Clearly we are further along. We have never gotten to the stage where one House actually passed a major national health care reform bill. President Clinton did not get that far. President Carter did not even come close. Back in the 1940’s, President Truman couldn’t even get Congress to hold hearings on a national health plan that he wanted to have adopted. Before that, President Roosevelt pulled a national health reform plan from the Social Security Act. He never submitted it to Congress because he was convinced that, had he included it, the whole bill would have died. So we’re much further ahead than we have ever been before. That doesn’t mean that the remaining job is going to be easy; but each hurdle cleared makes it a little more difficult for those who are uncomfortable with some element of the bill (and may be inclined to vote against it) actually to carry through and vote against it, because things have moved so much further on an issue of such acknowledged importance (acknowledged by all the supporters, even if they disagree on important elements of the bill). …

In a way, asking about the most important parts of the bill is a little like asking what the most important ingredients in a cake are. You better get them all right because each of them is important for the final product. The individual mandate that requires people to buy insurance; the subsidies that make that insurance affordable; the requirement that businesses continue to sponsor insurance for their employees and the penalty that will keep them doing so; the additional investments in comparative effectiveness research; the insurance exchanges that will reduce the terrible inefficiencies in the marketing of insurance to individuals in small groups (and not just inefficiencies, but also unfairness such as denial of coverage and excessive premiums; the health insurance exchanges hold the potential for bringing about more far-reaching changes in the future); payment reform pilots that will try to encourage the more-efficient delivery of health care to Americans and improve the quality of the care that they receive – all of these interact with one another, I think, to produce something that will taste a lot better if we get all the ingredients in the cake than it will if we just get some. …

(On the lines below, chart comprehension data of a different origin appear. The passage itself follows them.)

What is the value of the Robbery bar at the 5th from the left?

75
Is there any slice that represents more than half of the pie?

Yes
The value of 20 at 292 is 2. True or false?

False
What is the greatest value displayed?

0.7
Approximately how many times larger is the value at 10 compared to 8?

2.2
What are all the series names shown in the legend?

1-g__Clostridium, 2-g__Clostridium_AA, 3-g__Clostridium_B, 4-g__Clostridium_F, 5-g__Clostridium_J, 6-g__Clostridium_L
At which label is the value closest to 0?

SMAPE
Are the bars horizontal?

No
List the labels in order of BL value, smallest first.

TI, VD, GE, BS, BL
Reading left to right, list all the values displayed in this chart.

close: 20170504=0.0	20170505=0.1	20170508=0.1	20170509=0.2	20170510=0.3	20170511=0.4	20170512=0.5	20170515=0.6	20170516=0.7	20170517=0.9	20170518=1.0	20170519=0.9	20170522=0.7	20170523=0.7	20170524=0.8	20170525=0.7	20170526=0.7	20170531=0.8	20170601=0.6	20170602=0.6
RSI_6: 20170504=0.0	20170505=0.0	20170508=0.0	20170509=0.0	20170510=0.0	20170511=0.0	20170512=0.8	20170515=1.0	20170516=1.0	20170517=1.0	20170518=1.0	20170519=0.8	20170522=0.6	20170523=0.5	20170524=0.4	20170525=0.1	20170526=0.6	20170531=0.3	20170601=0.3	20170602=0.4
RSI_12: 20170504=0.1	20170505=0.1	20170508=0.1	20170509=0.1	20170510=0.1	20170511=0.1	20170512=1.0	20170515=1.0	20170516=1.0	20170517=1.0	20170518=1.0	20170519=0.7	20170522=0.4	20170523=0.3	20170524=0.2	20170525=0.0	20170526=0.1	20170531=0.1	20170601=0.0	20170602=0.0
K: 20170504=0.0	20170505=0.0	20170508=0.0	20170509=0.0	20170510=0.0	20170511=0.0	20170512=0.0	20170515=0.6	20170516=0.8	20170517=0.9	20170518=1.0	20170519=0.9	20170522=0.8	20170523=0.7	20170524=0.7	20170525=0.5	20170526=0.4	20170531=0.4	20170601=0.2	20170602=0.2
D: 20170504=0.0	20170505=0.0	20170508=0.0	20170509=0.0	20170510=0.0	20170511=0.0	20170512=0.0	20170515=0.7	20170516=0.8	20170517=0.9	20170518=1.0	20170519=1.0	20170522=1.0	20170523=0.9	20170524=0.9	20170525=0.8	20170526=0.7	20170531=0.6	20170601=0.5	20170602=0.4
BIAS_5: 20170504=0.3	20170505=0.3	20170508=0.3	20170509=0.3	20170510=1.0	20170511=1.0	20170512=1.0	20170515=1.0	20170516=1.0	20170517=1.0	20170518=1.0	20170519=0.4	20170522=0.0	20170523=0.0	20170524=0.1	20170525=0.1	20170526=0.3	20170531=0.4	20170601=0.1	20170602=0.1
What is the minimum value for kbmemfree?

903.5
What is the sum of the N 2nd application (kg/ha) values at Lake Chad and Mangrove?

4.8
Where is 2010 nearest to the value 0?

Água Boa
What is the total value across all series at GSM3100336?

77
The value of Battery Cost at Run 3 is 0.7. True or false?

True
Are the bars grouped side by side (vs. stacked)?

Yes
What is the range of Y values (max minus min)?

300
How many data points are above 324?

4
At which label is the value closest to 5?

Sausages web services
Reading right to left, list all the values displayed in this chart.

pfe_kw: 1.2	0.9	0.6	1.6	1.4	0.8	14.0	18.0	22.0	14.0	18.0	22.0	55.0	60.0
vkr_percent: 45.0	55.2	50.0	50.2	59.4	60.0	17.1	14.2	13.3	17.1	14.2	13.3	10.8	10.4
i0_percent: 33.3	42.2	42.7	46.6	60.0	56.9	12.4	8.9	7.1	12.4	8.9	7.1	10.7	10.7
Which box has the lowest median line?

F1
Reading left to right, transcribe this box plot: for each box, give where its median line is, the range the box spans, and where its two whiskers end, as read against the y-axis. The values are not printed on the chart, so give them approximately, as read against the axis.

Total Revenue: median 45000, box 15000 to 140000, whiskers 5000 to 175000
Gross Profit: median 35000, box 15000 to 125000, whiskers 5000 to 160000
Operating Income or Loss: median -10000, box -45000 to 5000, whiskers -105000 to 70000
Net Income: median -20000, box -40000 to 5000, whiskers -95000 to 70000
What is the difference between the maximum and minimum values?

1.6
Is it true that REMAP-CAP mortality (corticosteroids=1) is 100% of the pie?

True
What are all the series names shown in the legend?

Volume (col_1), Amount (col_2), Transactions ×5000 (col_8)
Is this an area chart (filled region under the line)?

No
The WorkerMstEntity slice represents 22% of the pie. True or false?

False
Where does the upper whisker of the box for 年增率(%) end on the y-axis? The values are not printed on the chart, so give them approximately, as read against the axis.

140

The Congressional Budget Office, with great courage and professionalism, produces projections of the federal budget stretching out very far into the future. Those projections indicate a very large increase in the federal budget deficit. More than all of the increase is attributable to projected growth in health care spending (federally sponsored health care spending, principally through Medicare and Medicaid). Every expert health care analyst recognizes that, in order to deal effectively with Medicare and Medicaid (which jointly account for more than all of the increase in deficit that the nation is confronting), in order to do that one has to deal with the health system as a whole. If one doesn’t do that we face a risk of reneging on what, I think, is a solemn national commitment to assure to the aged, the disabled, and the poor health care approximately like that that the rest of us enjoy. I think that is a profoundly important commitment and one we should not back away from. But if we are to honor it at an affordable price then we are going to have to do something to reform the overall health care system. That is not a job that is going to be completed by one bill. It is not a job that is going to be completed in one presidency, or even two or three. It is a challenge for a generation.